**WHAT IS EXPECTED:**
Select each line in the items below that contains the string "from" and copy it out in full.

**SOURCE DATA:**

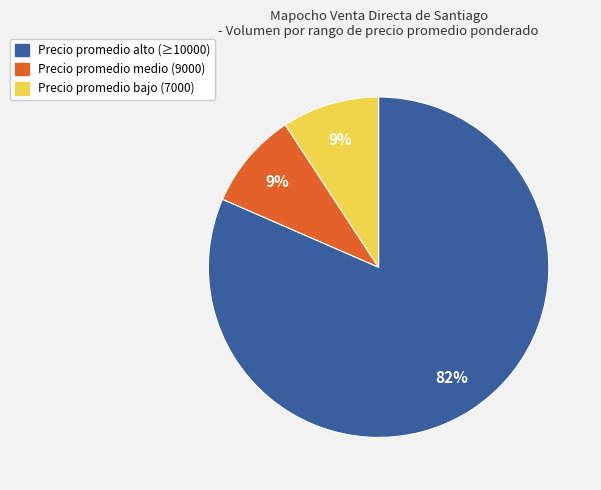

To the nearest percent, what is the average slice percentage?

33%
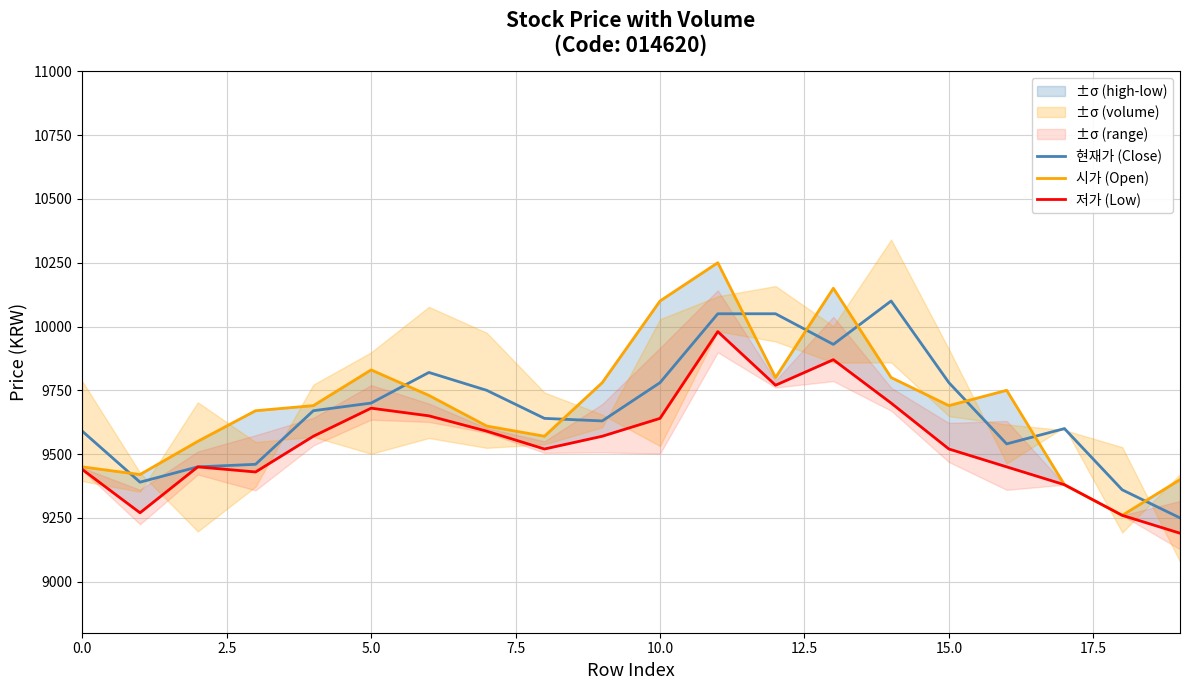

What is the maximum value for 현재가 (Close)?

10100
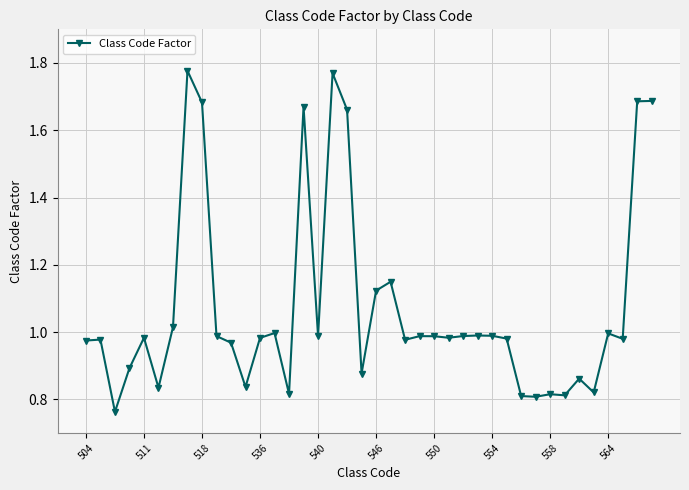

How many lines are shown in the chart?

1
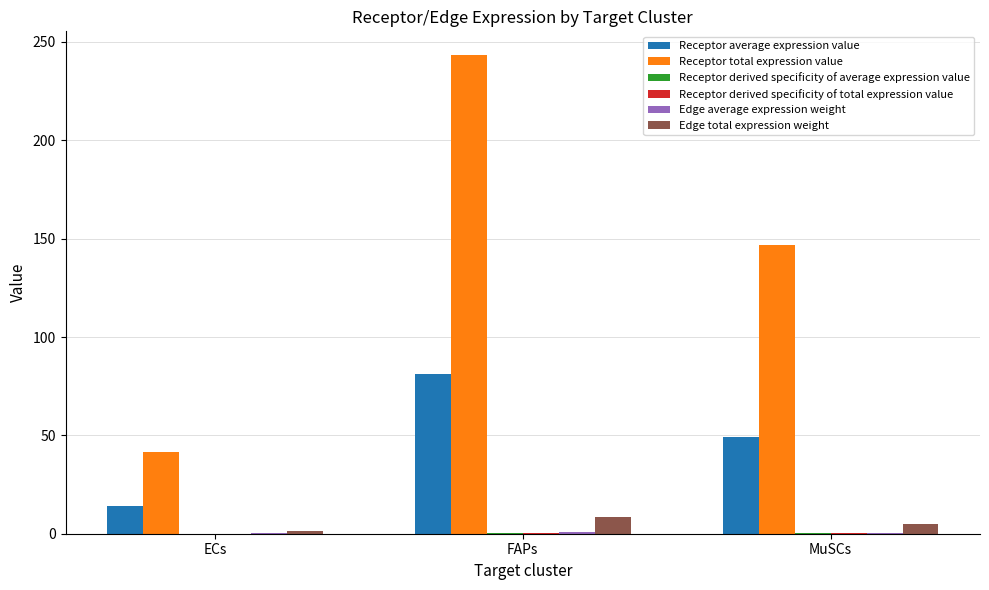

Which label corresponds to the largest value in the chart?

FAPs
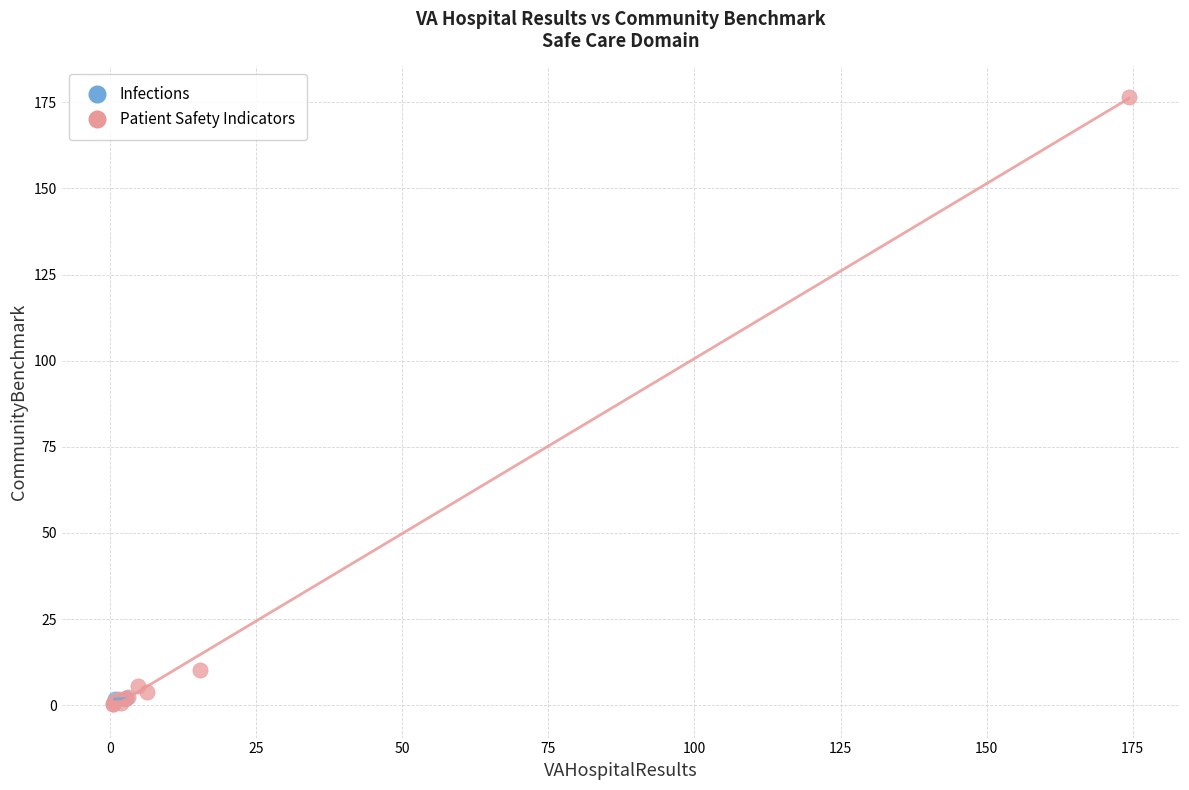

What are all the series names shown in the legend?

Infections, Patient Safety Indicators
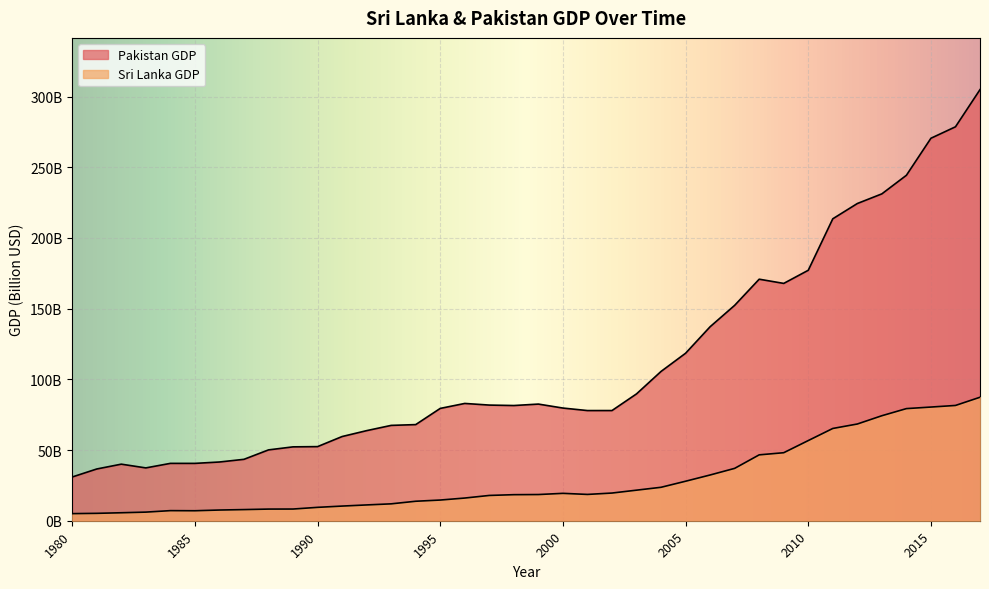

Reading right to left, extract all data points from this chart.

Sri Lanka GDP: 87.3	81.5	80.4	79.3	74.3	68.4	65.3	56.7	48.1	46.6	37.0	32.4	27.9	23.7	21.6	19.6	18.6	19.4	18.5	18.4	17.9	16.1	14.6	13.8	11.9	11.2	10.4	9.5	8.3	8.2	7.9	7.6	7.1	7.1	6.1	5.6	5.2	5.0
Pakistan GDP: 305.0	278.7	270.6	244.4	231.2	224.4	213.6	177.2	167.9	170.9	152.4	137.2	118.5	105.6	89.7	77.9	77.9	79.7	82.5	81.5	81.8	83.0	79.5	68.0	67.4	63.7	59.6	52.4	52.3	50.1	43.4	41.5	40.6	40.6	37.4	40.0	36.6	30.9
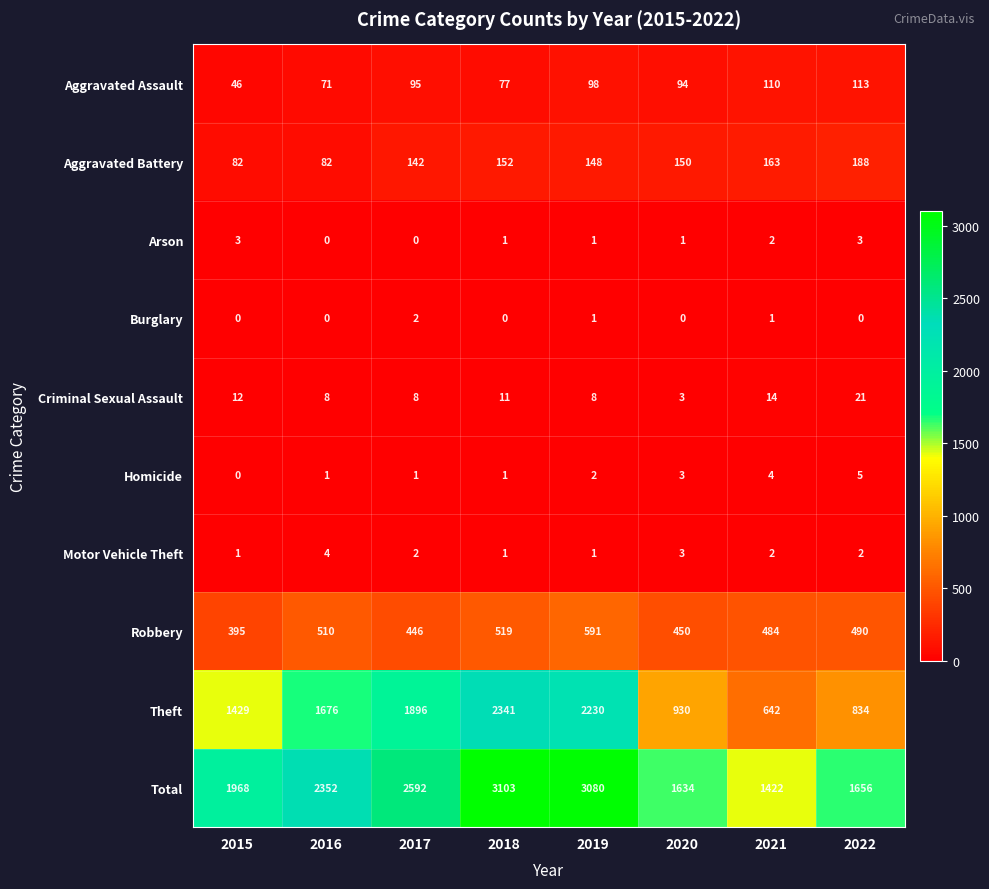

Rank the series by their maximum value, from lowest to highest.

Burglary, Arson, Motor Vehicle Theft, Homicide, Criminal Sexual Assault, Aggravated Assault, Aggravated Battery, Robbery, Theft, Total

**EXPECTED OUTPUT:**
Reading right to left, extract all data points from this chart.
Rank the series by their maximum value, from lowest to highest.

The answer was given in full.